She was a daughter of Sir John Tufton and Catherine Browne.

She first married Sir Edward Hungerford. He died in 1607. In 1608, she married Francis Manners, who became the 6th Earl of Rutland in 1612. His first wife, Frances Knyvet, had died in 1605. Letters of a family business agent Thomas Screven to Roger Manners, 5th Earl of Rutland describe their meeting, betrothal, and marriage negotiations in London. Screven wrote, "this wooing of Sir Francis Manners goeth exceedingly well forward, and he applies it like a good wooer".

==Family tragedy==
In 1615 the Countess of Rutland consulted the physician and astrologer Richard Napier, and in December 1616, Henry Atkins, about the health of her second son, Francis, the "little lord", the Baron de Ros or Roos. Cecily and her family were said to have been the target of witchcraft at Belvoir Castle. The death of her two children was blamed on the Flower family, Joan Flower and her daughters Margaret and Philippa, servants at the castle, were tried as witches at Lincoln. They confessed to making a charm to prevent the countess having any more children using a glove. Margaret and Philippa Flower were hanged in Lincoln Castle on 11 March 1619.

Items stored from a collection
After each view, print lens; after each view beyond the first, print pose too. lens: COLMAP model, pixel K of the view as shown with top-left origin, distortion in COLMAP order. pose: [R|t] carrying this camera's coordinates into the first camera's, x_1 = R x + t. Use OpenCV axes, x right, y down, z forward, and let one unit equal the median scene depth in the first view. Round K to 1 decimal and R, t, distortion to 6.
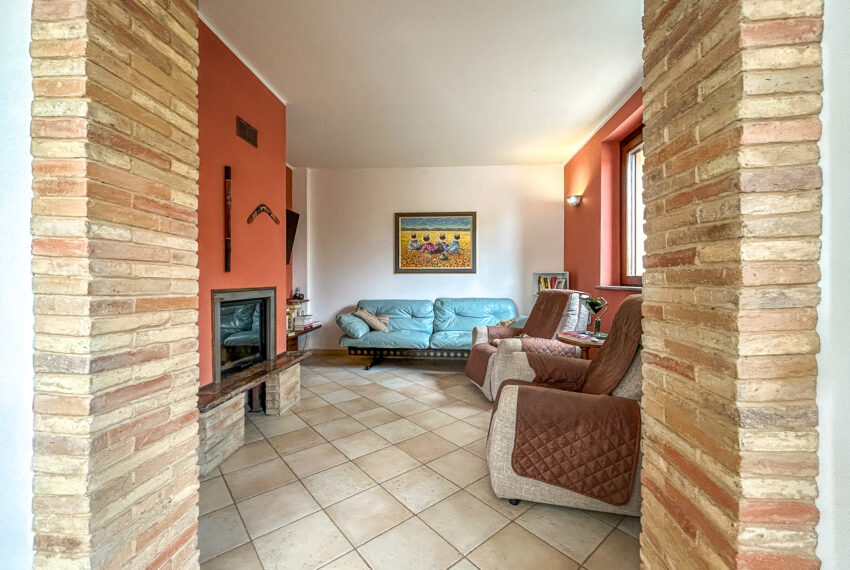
lens RADIAL K [[351.0, 0, 422.9], [0, 351.0, 283.1], [0, 0, 1]] dist [0.001964, 0.000133]
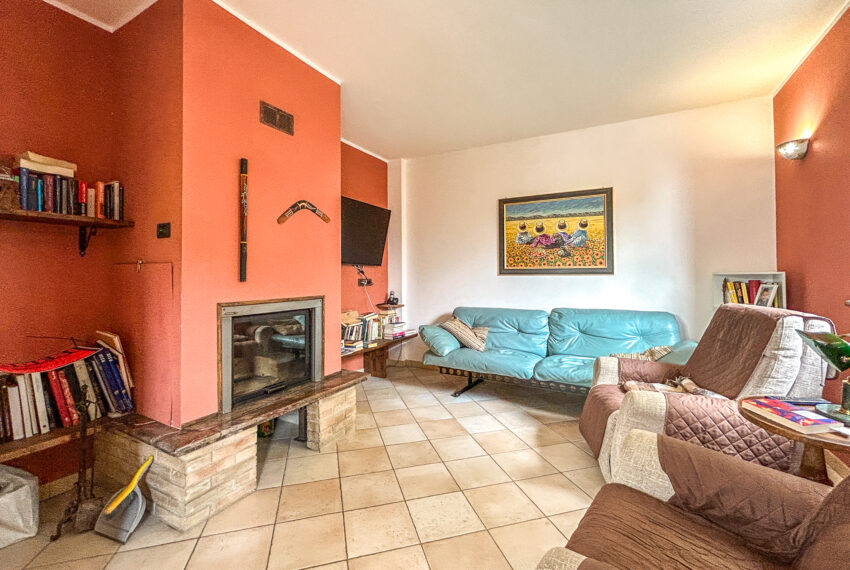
lens RADIAL K [[351.0, 0, 437.0], [0, 351.0, 268.6], [0, 0, 1]] dist [0.001964, 0.000133]
pose [[0.911891, -0.010289, -0.410304, 0.150738], [-0.000247, 0.999672, -0.025619, -0.027304], [0.410433, 0.023463, 0.911589, 0.273861]]
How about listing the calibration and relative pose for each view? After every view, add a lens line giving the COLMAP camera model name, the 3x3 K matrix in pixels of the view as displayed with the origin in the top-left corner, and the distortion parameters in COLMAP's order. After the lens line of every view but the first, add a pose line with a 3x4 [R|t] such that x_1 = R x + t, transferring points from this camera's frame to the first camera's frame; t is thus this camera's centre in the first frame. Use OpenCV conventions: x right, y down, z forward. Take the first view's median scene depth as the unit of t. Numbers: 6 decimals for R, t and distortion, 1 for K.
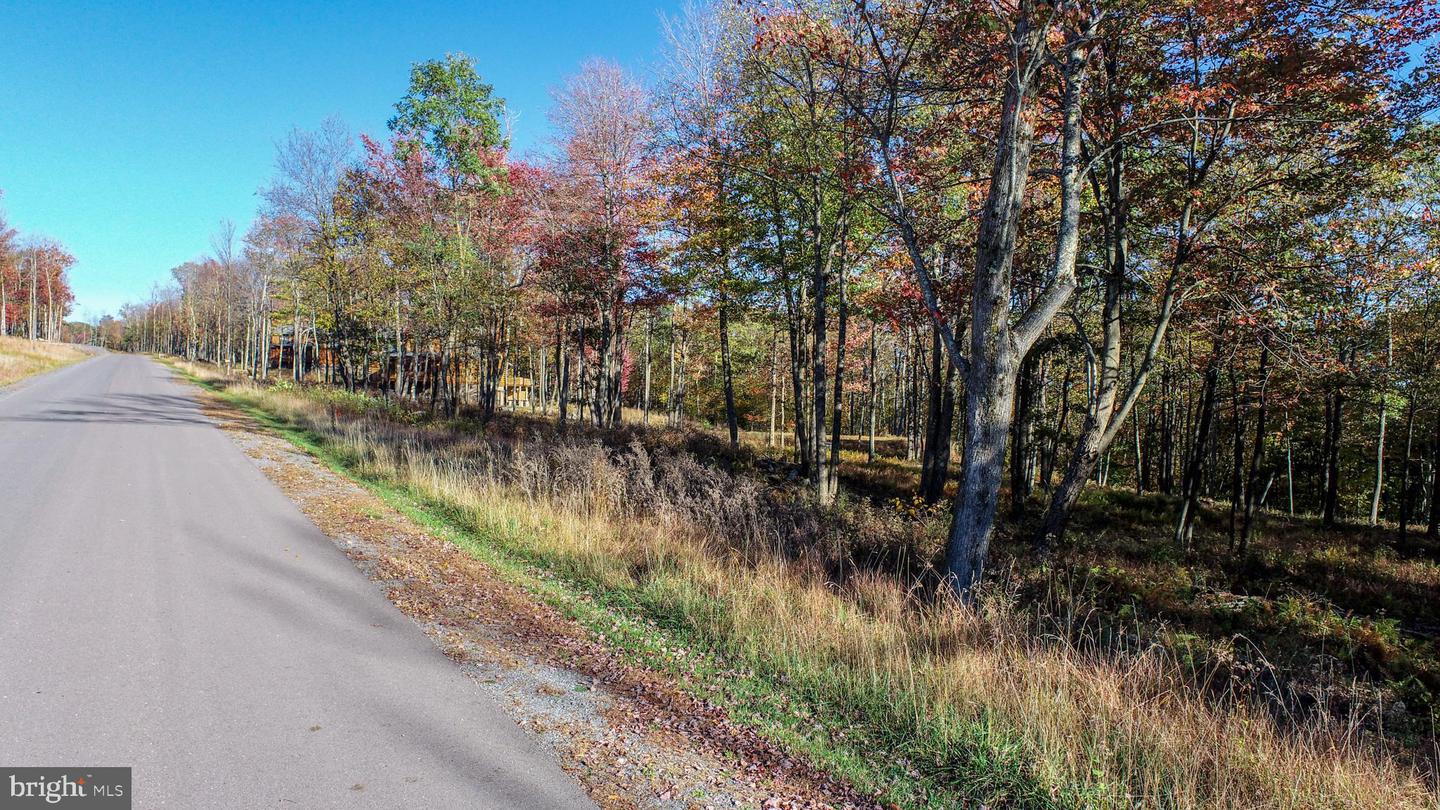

Work order 1:
Answer these questions from the text about the Countess of Rutland:
(a) Whom did she marry first?
(b) In what year did Francis Manners become the 6th Earl of Rutland?
(c) Where were Margaret and Philippa Flower hanged?
Work order 2:
Carry on the text about the Countess of Rutland past its last sentence.
The records were taken from a different source than the text.

Task result 1:
(a) Sir Edward Hungerford.
(b) 1612.
(c) In Lincoln Castle.

Task result 2:
Some details of the accusations, the confessions, and the apparent sufferings of the Earl and Countess were printed in a pamphlet, The Wonderful Discovery of the Witchcrafts of Margaret and Philippa Flower, daughters of Joan Flower, Near Belvoir Castle. The pamphlet claims that some misdemeanour of the Flower family was reported to Cecily, Countess of Rutland, and various ill effects ensued. It was said that Margaret Flower and her mother purloined groceries from the castle. Joan Willimot, one of the accused, mentioned that one of the Flower sisters was "put away" from her service at the castle. The story was developed into a ballad published in 1619, titled Damnable Practises of three Lincolne-shire Witches, set to the tune "Ladies Fall". The ballad tells much the same story as the pamphlet.

==The Gypsies Metamorphosed==
In Ben Jonson's masque The Gypsies Metamorphosed, performed at Burley-on-the-Hill, Belvoir, and Windsor Castle in August and September 1621, an actor recited her "fortune". Six relatives of the Duke of Buckingham had their fortunes told.
Both your bravery and bounty
Style you mistress of the county.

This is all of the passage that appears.